THE TASKS:
#1 In the passage on Homeland Security funding, what is the date on which the department's funding expires?
#2 Pick up the passage on Homeland Security funding after its final sentence and write the next part.

PASSAGE GIVEN:
Johnson urged Congress Wednesday to fully fund the Department of Homeland Security. (Tom Williams/CQ Roll Call File Photo)
Johnson urged Congress Wednesday to fully fund the Department of Homeland Security. (Tom Williams/CQ Roll Call File Photo)

House Republicans could bring up legislation as early as next week to fund the Department of Homeland Security past its Feb. 28 expiration date.  

The GOP conference is not, however, settled on how to curb President Barack Obama’s executive actions on immigration, or whether language for that effort should be included in the actual spending bill — a move that would likely set the spending bill up for a White House veto. Exiting a meeting with House Democratic whips on Wednesday, Homeland Security Secretary Jeh Johnson made an impassioned case for a bill that funds his agency long-term. He did not mention funding to implement Obama’s immigration orders, but instead appealed to conservatives who want the department to secure the U.S.-Mexico border and bolster the Secret Service.  

“It’s important that the Department of Homeland Security be funded through an appropriations bill,” Johnson told reporters. “We cannot continue through the course of the year to function on a continuing resolution. That poses real risk to the homeland security.”  

Appropriations Chairman Harold Rogers, R-Ky., told CQ Roll Call a day earlier that he would soon introduce a stand-alone DHS spending bill that would run through the remainder of the fiscal year. He added that no decisions have been made about including language to nullify the immigration executive orders.

PROVIDED INFORMATION:
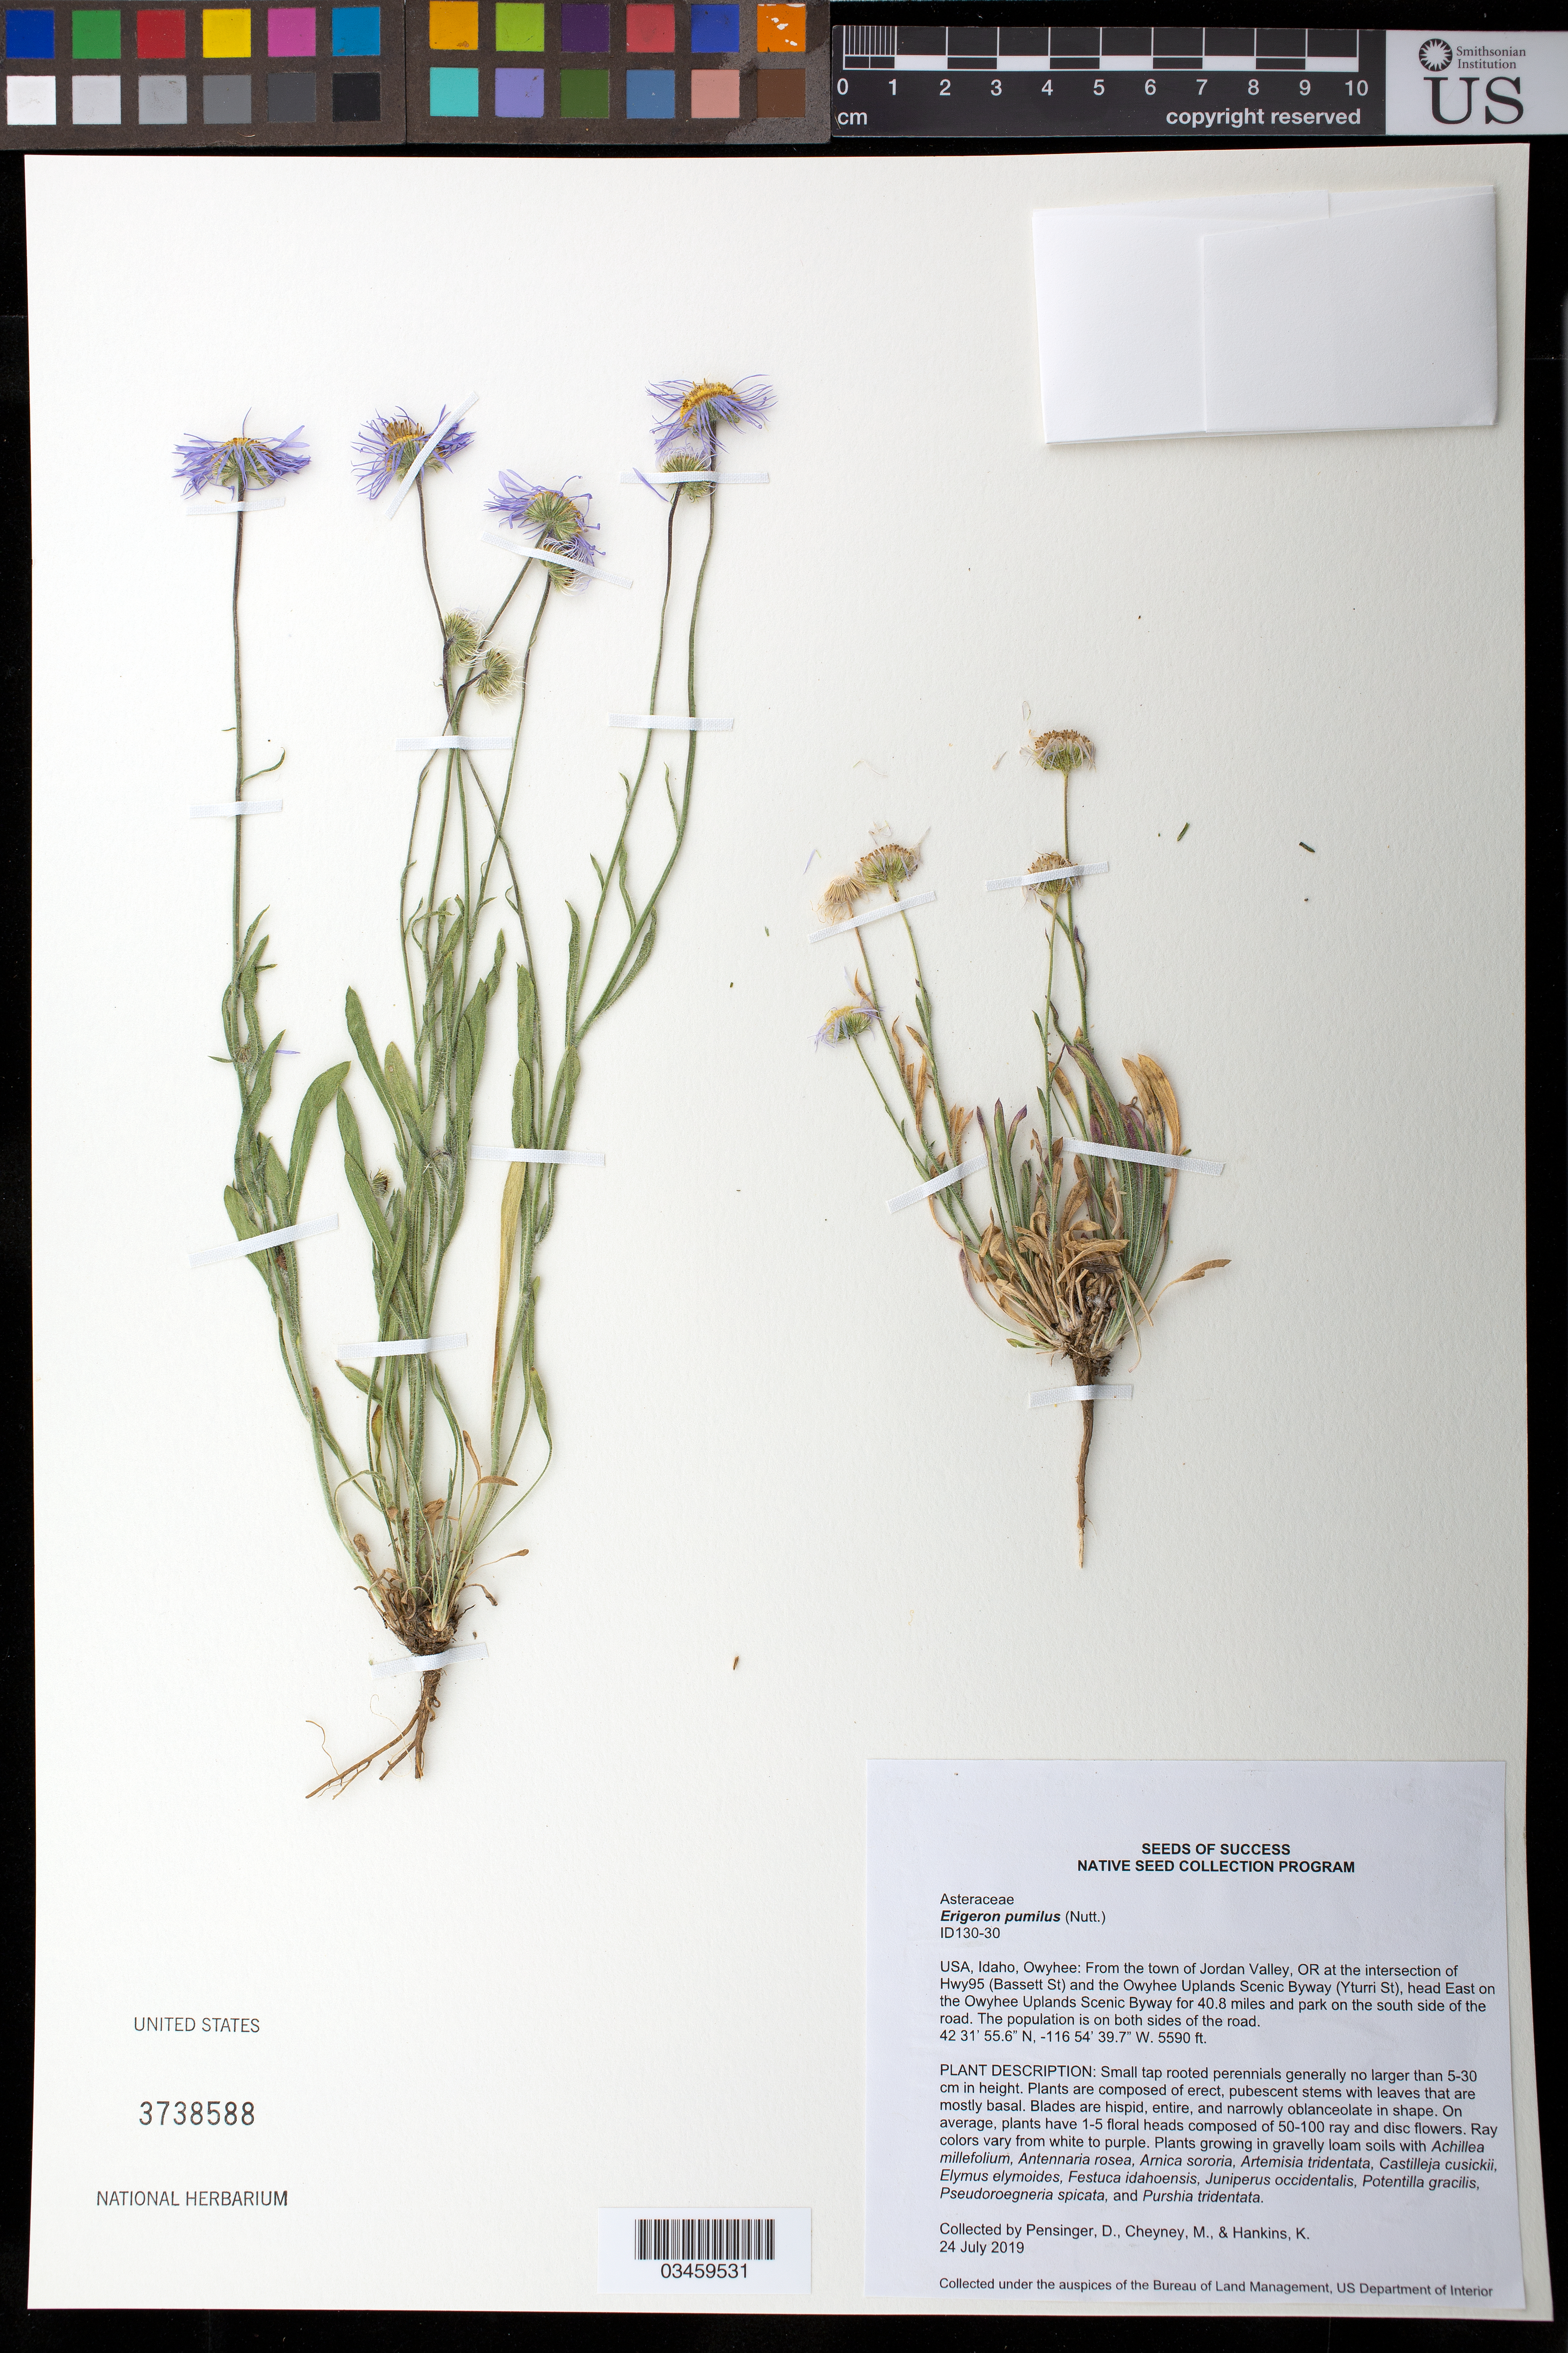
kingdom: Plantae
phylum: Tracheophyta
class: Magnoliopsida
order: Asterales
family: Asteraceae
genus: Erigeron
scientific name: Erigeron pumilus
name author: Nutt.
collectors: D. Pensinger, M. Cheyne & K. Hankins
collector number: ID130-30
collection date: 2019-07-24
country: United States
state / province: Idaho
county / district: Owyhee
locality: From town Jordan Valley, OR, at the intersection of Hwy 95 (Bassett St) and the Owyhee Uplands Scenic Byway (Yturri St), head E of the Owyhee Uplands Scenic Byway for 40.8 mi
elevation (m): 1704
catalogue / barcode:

ANSWERS TO EACH TASK:
#1 Feb. 28

#2
But conservative lawmakers are already putting down markers to show their leadership that there are viable methods to stymie Obama on immigration, which was the stated intent of unlinking the Homeland Security spending bill from the larger appropriations package — the “cromnibus” — late last year.  

On Tuesday, the opening day of the 114th Congress, Appropriations Committee member Robert B. Aderholdt, R-Ala., spearheaded the introduction of legislation that would bar all authority and funding for the expanded initiative granting stays of deportation to young undocumented immigrants — the Deferred Action for Childhood Arrivals program.  

It also would establish more stringent requirements for work permits and green cards, force local law enforcement agencies to turn over undocumented immigrants and require those agencies to comply with the controversial “Secure Communities” deportation program, which Obama’s executive order ended.  

Rep. Martha Roby, R-Ala., another member of the Appropriations Committee, dropped a bill on Wednesday specifically intended to “present model language that can be used in a Homeland Security Appropriations title to block President Obama’s unilateral executive actions.”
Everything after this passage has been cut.